§ Work order
From the passage on linguistic transformation below, list every English rendering it gives for the Aramaic word "Ephphatha."

And we get some important hints about your concern with the
transformation of vocabulary when you reference the word “shibboleth” and the
phrase “brightness fall from the air”—the first reminds us of how the inability
of the Ephraimites to pronounce the “sh” sound, and their consequent slaughter
by the Gileades when they inadvertently said “sibboleth”; the second refers to
one of the greatest typos in the history of English poetry, when Thomas Nashe’s
description of the effects of the plague, “brightness falls from the hair,” was
accidentally reset into a much more memorable line. Both remind us of the power of linguistic
transformation, whether political or literary—and in the “Ephphatha” section,
we see the spiritual power of linguistic transformation.
“Ephphatha,” as the contextualizing passage
from the Gospel of Mark you were kind enough to quote as an epigraph makes
plain, is the Aramaic word Christ used to mean “opening” or “be open,” or “be
thou open”— though in your quote it appears as “Ephpheta,” a variant translated spelling. And this is a hint of what is to follow, when
we delve into the possible etymologies of the word: a Greek transliteration
from Aramaic, a Greek transliteration of Hebrew, a Samaritan’s attempt to speak
a Hebrew word, and so forth. We read,
too, about St. Jerome’s idiosyncratic apprehension of the word, morphing
“eppheta” into “adapirire”—the inadvertent making of new words from old playing
into the opening and closing of spiritual possibilities.
And
here we come close to an understanding of the role of linguistic revival, argura-style
neologism, and raids on the Mediterranean word hoard in your Gnostic poetics. Let
me get at that role by describing a temptation I feel, and resist, when reading
your work.

[Stored items]
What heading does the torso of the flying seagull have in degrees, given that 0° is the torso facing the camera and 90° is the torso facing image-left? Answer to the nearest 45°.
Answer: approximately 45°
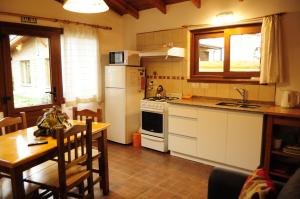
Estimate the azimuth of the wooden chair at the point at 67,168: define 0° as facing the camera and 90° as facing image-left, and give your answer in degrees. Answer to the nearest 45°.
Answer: approximately 135°

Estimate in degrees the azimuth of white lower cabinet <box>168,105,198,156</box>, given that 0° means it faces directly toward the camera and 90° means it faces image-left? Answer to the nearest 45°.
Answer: approximately 45°

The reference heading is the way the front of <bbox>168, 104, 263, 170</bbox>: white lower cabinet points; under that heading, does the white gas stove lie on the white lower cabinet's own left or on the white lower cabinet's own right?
on the white lower cabinet's own right

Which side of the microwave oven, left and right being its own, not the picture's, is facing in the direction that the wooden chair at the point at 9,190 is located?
front

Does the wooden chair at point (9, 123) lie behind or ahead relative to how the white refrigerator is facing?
ahead

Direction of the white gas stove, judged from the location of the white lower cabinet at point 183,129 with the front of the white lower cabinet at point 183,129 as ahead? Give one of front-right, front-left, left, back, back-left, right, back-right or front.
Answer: right

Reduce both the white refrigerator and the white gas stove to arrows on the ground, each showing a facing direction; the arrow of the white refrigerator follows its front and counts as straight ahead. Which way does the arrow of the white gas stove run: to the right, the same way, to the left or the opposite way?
the same way

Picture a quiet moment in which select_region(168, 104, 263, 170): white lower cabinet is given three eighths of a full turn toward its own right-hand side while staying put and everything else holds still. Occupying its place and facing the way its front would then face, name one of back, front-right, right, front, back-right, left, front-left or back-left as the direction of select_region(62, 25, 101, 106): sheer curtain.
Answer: left

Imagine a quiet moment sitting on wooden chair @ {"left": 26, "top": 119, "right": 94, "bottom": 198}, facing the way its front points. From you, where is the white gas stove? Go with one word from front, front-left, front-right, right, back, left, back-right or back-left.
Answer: right

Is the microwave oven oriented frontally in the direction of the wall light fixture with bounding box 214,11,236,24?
no

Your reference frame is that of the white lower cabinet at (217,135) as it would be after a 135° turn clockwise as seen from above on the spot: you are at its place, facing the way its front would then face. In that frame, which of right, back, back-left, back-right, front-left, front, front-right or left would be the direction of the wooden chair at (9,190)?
back-left

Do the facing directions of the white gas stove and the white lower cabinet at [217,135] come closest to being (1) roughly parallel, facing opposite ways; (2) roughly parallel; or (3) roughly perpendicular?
roughly parallel

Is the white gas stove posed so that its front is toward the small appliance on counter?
no
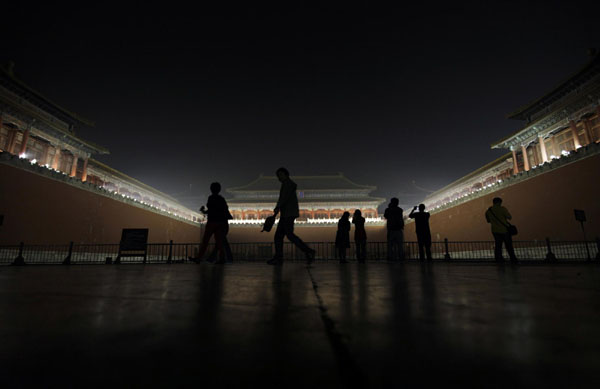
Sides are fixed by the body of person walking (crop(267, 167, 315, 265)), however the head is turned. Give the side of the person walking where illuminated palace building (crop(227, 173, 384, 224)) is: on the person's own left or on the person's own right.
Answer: on the person's own right

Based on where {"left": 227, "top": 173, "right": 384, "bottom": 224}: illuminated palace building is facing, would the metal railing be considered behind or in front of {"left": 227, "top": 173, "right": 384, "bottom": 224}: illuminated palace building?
in front

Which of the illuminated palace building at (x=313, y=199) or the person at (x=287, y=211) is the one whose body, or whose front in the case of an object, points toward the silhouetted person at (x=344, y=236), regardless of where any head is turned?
the illuminated palace building

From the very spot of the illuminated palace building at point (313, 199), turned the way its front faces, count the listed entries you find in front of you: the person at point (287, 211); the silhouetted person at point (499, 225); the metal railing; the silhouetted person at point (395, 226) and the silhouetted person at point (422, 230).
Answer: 5

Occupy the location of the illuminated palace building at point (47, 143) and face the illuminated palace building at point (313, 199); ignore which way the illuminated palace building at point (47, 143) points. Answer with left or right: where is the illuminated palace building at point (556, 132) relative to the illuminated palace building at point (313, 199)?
right

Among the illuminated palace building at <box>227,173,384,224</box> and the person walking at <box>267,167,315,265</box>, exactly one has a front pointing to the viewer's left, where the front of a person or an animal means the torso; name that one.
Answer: the person walking

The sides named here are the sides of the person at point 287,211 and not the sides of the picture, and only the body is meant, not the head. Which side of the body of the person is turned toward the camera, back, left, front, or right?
left

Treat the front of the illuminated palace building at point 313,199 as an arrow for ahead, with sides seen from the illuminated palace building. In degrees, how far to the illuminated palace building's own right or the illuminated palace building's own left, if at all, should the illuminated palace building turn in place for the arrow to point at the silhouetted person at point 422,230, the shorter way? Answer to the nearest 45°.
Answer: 0° — it already faces them

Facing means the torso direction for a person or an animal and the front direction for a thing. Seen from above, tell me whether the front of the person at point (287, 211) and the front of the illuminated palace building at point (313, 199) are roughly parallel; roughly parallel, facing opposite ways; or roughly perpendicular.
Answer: roughly perpendicular

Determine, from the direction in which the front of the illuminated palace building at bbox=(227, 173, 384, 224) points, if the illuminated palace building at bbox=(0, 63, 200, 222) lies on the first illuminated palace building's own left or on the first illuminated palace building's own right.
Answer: on the first illuminated palace building's own right

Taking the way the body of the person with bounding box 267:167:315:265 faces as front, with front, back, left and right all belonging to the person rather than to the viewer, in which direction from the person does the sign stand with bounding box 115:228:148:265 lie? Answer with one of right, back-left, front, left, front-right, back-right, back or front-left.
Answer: front-right

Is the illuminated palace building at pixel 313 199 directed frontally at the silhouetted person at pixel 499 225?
yes

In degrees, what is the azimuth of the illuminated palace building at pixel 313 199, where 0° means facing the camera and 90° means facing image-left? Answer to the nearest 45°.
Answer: approximately 0°
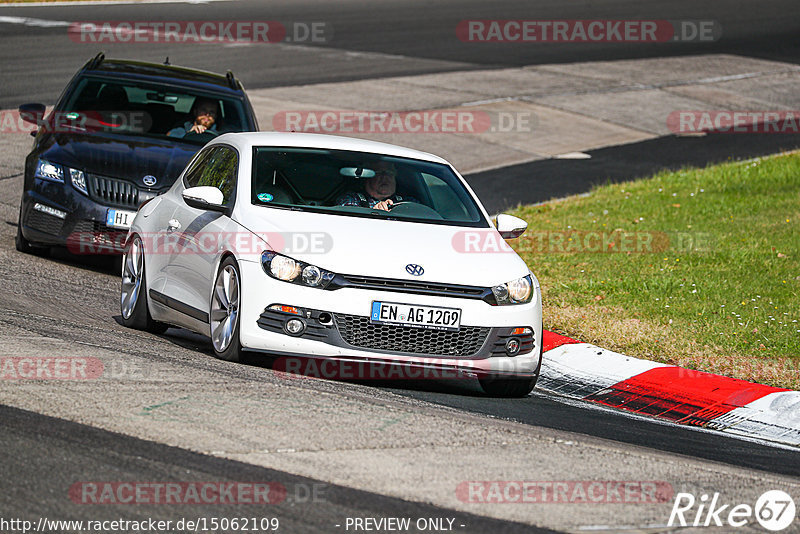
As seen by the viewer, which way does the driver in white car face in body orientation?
toward the camera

§ Result
- "opening"
- "be open"
- "be thou open"